Each location will use turbines fixed to the ocean floor with a total annual electrical output of 140MV from the wind farm. At Akita Port, the project will consist of 13 4.2MW wind turbines and at Noshiro Port there will be a total of 20 4.2MW wind turbines. The electrical power produced from the project will be sold to Tohoku Electric Power Co. under a 20-year power purchase agreement.
The project is seen as a symbolic first step in Japan’s ambitious goals to develop its offshore power industry. In December 2020, the Japanese government announced a goal of generating up to 45 gigawatts of electricity from offshore windfarms by 2040. Based on current projections for the global industry, Japan would be the world’s third-largest generator of offshore wind power.

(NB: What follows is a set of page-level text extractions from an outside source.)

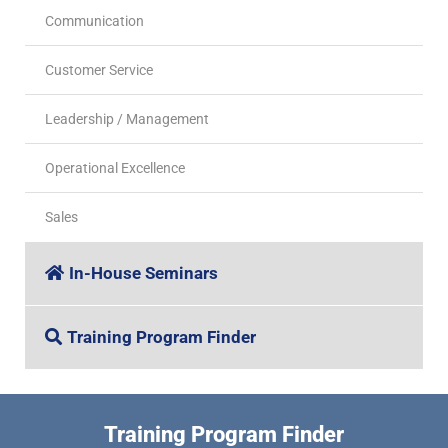
Communication
Customer Service
Leadership / Management
Operational Excellence
Sales
In-House Seminars
Training Program Finder
Training Program Finder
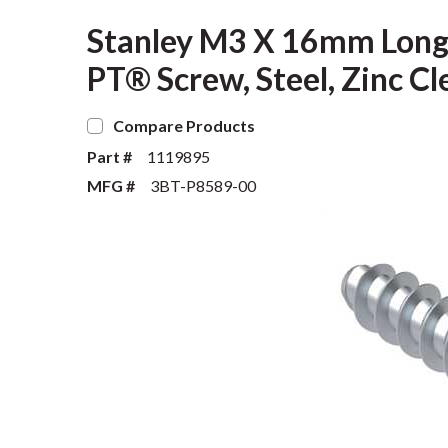
Stanley M3 X 16mm Long, 
PT® Screw, Steel, Zinc Cl
Compare Products
Part #
1119895
MFG #
3BT-P8589-00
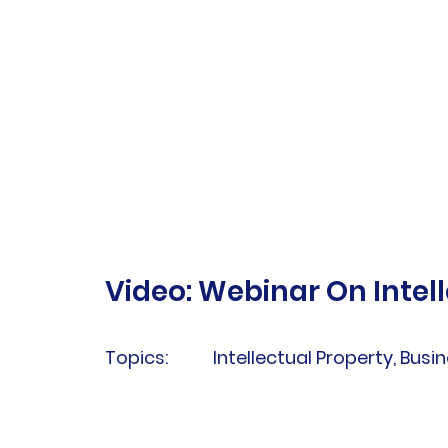
Video: Webinar On Intell
Topics:
Intellectual Property, Busin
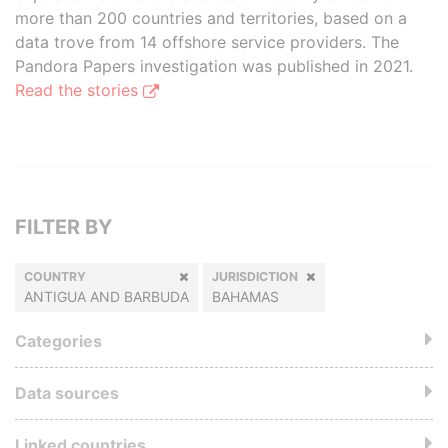
more than 200 countries and territories, based on a
data trove from 14 offshore service providers. The
Pandora Papers investigation was published in 2021.
Read the stories
FILTER BY
COUNTRY
JURISDICTION
ANTIGUA AND BARBUDA
BAHAMAS
Categories
Data sources
Linked countries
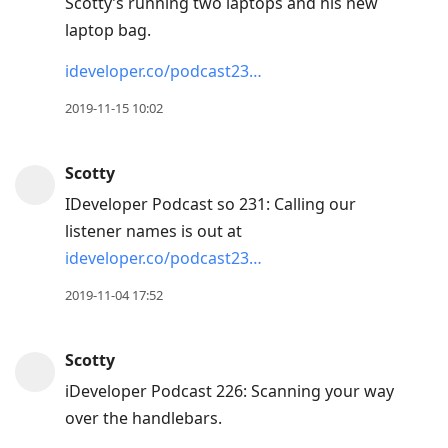
Scotty’s running two laptops and his new
reply
laptop bag.
to
ideveloper.co/podcast23…
current
post,
2019-11-15 10:02
Enter
to
Scotty
view
IDeveloper Podcast so 231: Calling our
conversation
listener names is out at
ideveloper.co/podcast23…
2019-11-04 17:52
Scotty
iDeveloper Podcast 226: Scanning your way
over the handlebars.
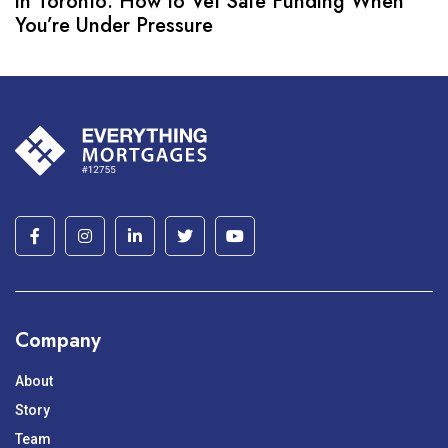
in Toronto: How to Vet Safe Funding When
You’re Under Pressure
Company
About
Story
Team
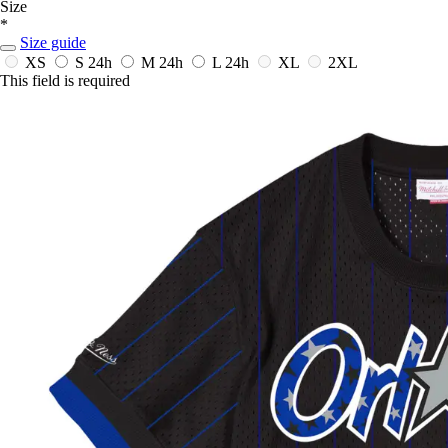
Size
*
Size guide
XS
S
24h
M
24h
L
24h
XL
2XL
This field is required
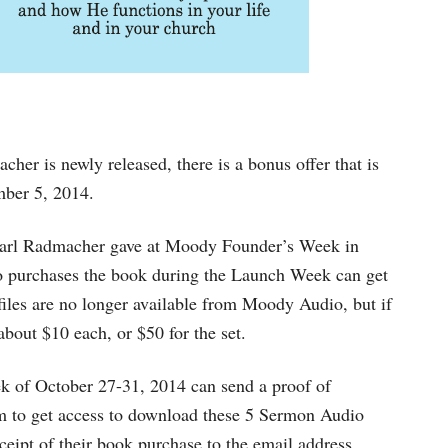
her is newly released, there is a bonus offer that is
mber 5, 2014.
 Earl Radmacher gave at Moody Founder’s Week in
ho purchases the book during the Launch Week can get
les are no longer available from Moody Audio, but if
about $10 each, or $50 for the set.
k of October 27-31, 2014 can send a proof of
m
to get access to download these 5 Sermon Audio
receipt of their book purchase to the email address.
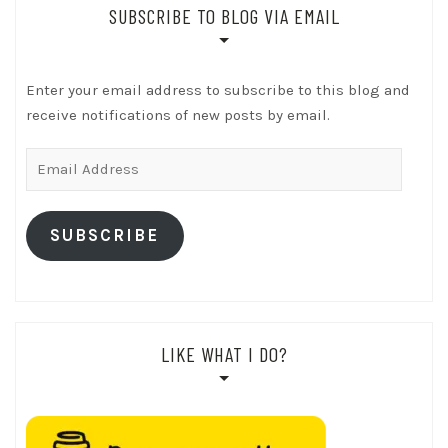
SUBSCRIBE TO BLOG VIA EMAIL
Enter your email address to subscribe to this blog and
receive notifications of new posts by email.
Email
Address
SUBSCRIBE
LIKE WHAT I DO?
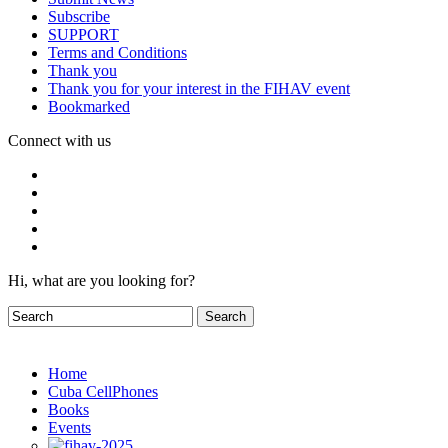
Subscribe
SUPPORT
Terms and Conditions
Thank you
Thank you for your interest in the FIHAV event
Bookmarked
Connect with us
Hi, what are you looking for?
Home
Cuba CellPhones
Books
Events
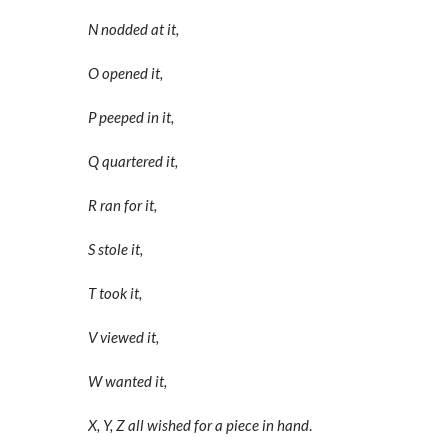
N nodded at it,
O opened it,
P peeped in it,
Q quartered it,
R ran for it,
S stole it,
T took it,
V viewed it,
W wanted it,
X, Y, Z a
ll wished for a piece in hand
.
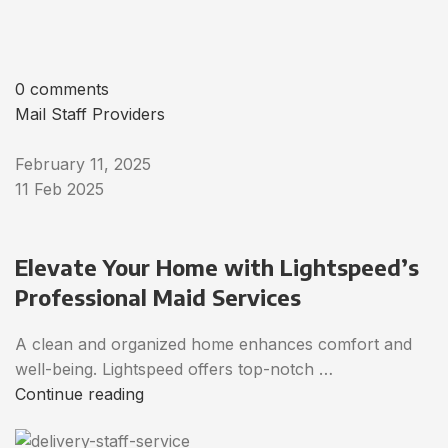
0 comments
Mail Staff Providers
February 11, 2025
11 Feb 2025
Elevate Your Home with Lightspeed’s
Professional Maid Services
A clean and organized home enhances comfort and
well-being. Lightspeed offers top-notch …
Continue reading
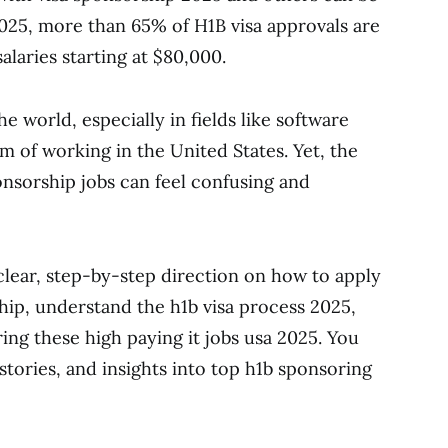
2025, more than 65% of H1B visa approvals are
alaries starting at $80,000.
e world, especially in fields like software
m of working in the United States. Yet, the
onsorship jobs can feel confusing and
 clear, step-by-step direction on how to apply
rship, understand the h1b visa process 2025,
ng these high paying it jobs usa 2025. You
s stories, and insights into top h1b sponsoring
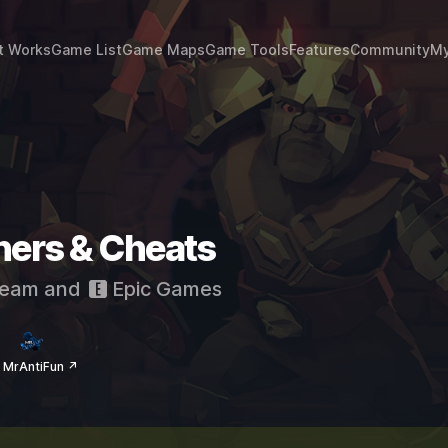
t Works
Game List
Game Maps
Game Tools
Features
Community
My
iners & Cheats
eam
and
Epic Games
 MrAntiFun ↗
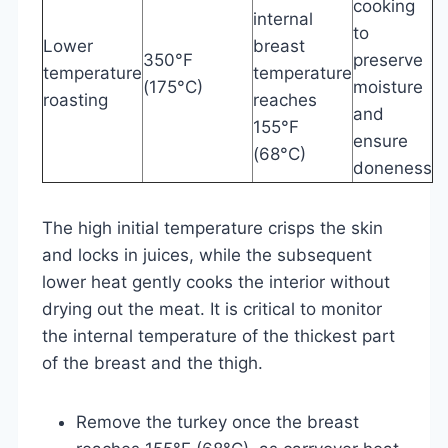
cooking
internal
to
Lower
breast
350°F
preserve
temperature
temperature
(175°C)
moisture
roasting
reaches
and
155°F
ensure
(68°C)
doneness
The high initial temperature crisps the skin
and locks in juices, while the subsequent
lower heat gently cooks the interior without
drying out the meat. It is critical to monitor
the internal temperature of the thickest part
of the breast and the thigh.
Remove the turkey once the breast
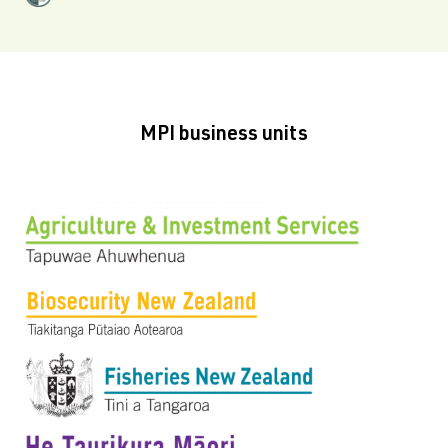
MPI business units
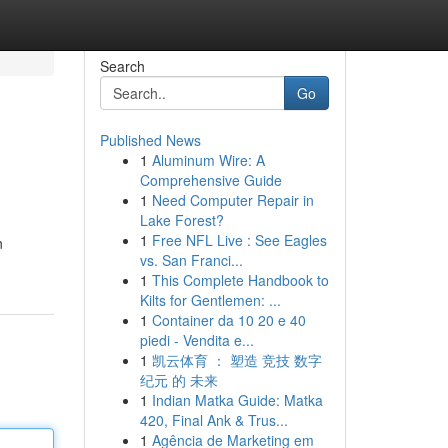
Search
Go
Published News
1
Aluminum Wire: A
Comprehensive Guide
1
Need Computer Repair in
Lake Forest?
1
Free NFL Live : See Eagles
n
vs. San Franci...
1
This Complete Handbook to
Kilts for Gentlemen: ...
1
Container da 10 20 e 40
piedi - Vendita e...
1
凯云体育 ： 塑造 竞技 数字
纪元 的 未来
1
Indian Matka Guide: Matka
420, Final Ank & Trus...
1
Agência de Marketing em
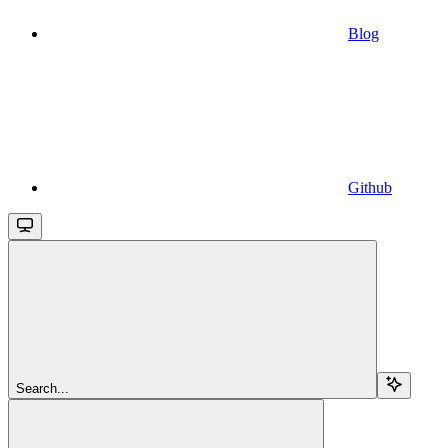
Blog
Github
Search...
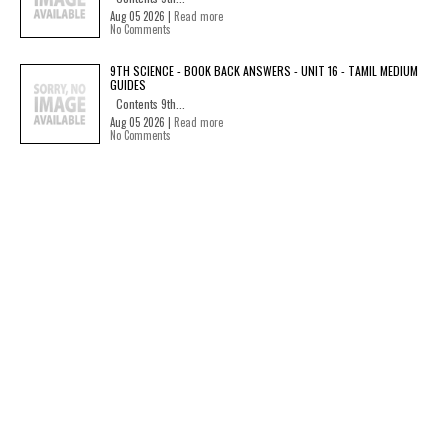
Aug 05 2026 |
Read more
No Comments
9TH SCIENCE - BOOK BACK ANSWERS - UNIT 16 - TAMIL MEDIUM
GUIDES
Contents 9th...
Aug 05 2026 |
Read more
No Comments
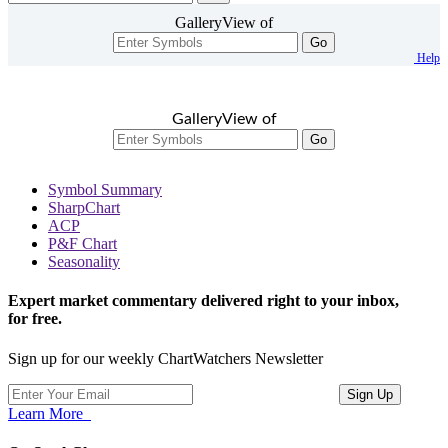
GalleryView of
Go
Help
GalleryView of
Go
Symbol Summary
SharpChart
ACP
P&F Chart
Seasonality
Expert market commentary delivered right to your inbox,
for free.
Sign up for our weekly ChartWatchers Newsletter
Learn More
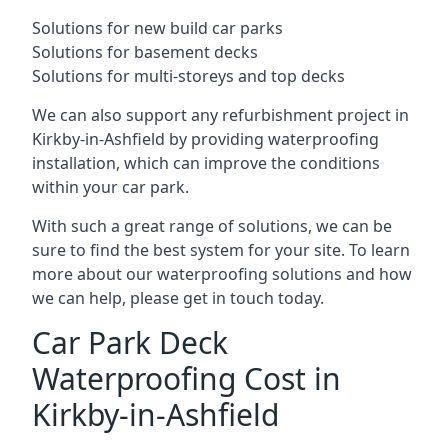
Solutions for new build car parks
Solutions for basement decks
Solutions for multi-storeys and top decks
We can also support any refurbishment project in
Kirkby-in-Ashfield by providing waterproofing
installation, which can improve the conditions
within your car park.
With such a great range of solutions, we can be
sure to find the best system for your site. To learn
more about our waterproofing solutions and how
we can help, please get in touch today.
Car Park Deck
Waterproofing Cost in
Kirkby-in-Ashfield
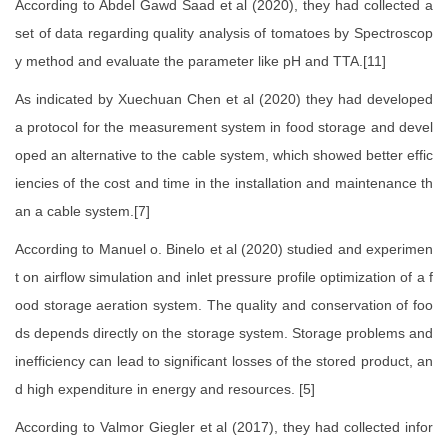
According to Abdel Gawd Saad et al (2020), they had collected a
set of data regarding quality analysis of tomatoes by Spectroscop
y method and evaluate the parameter like pH and TTA.[11]
As indicated by Xuechuan Chen et al (2020) they had developed
a protocol for the measurement system in food storage and devel
oped an alternative to the cable system, which showed better effic
iencies of the cost and time in the installation and maintenance th
an a cable system.[7]
According to Manuel o. Binelo et al (2020) studied and experimen
t on airflow simulation and inlet pressure profile optimization of a f
ood storage aeration system. The quality and conservation of foo
ds depends directly on the storage system. Storage problems and
inefficiency can lead to significant losses of the stored product, an
d high expenditure in energy and resources. [5]
According to Valmor Giegler et al (2017), they had collected infor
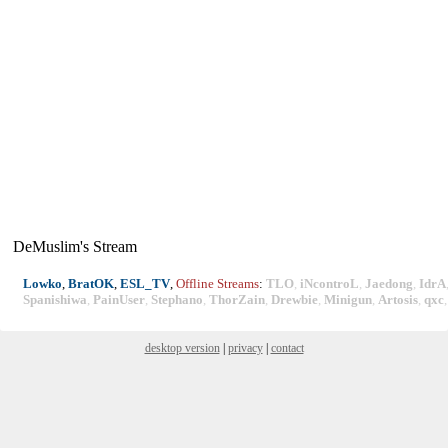
DeMuslim's Stream
Lowko
,
BratOK
,
ESL_TV
,
Offline Streams
:
TLO
,
iNcontroL
,
Jaedong
,
IdrA
Spanishiwa
,
PainUser
,
Stephano
,
ThorZain
,
Drewbie
,
Minigun
,
Artosis
,
qxc
desktop version
|
privacy
|
contact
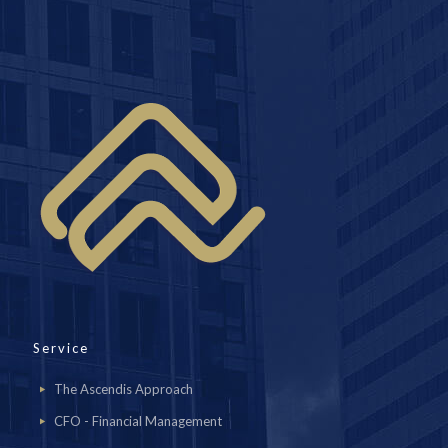
Service
The Ascendis Approach
CFO - Financial Management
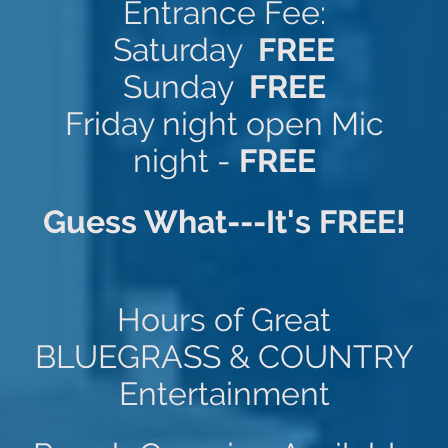
Entrance Fee:
Saturday
FREE
Sunday
FREE
Friday night open Mic
night -
FREE
Guess What---It's FREE!
Hours of Great
BLUEGRASS & COUNTRY
Entertainment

This phase of the construction is also the next step in MOL’s move into the renewable energy business field through involvement in the installation of offshore wind power generation systems. In 2017, MOL announced its investment with Seajacks for five SEP vessels to be potentially used in the installation of offshore shore energy plants. Since then, MOL has also announced the launch of a business to build and charter a service operation vessel (SOV) to provide maintenance support for the offshore windfarms. The first contract is for the Greater Changhua Wind Farms in Taiwan and MOL anticipates expanding the business to support Japan’s emerging offshore windfarms.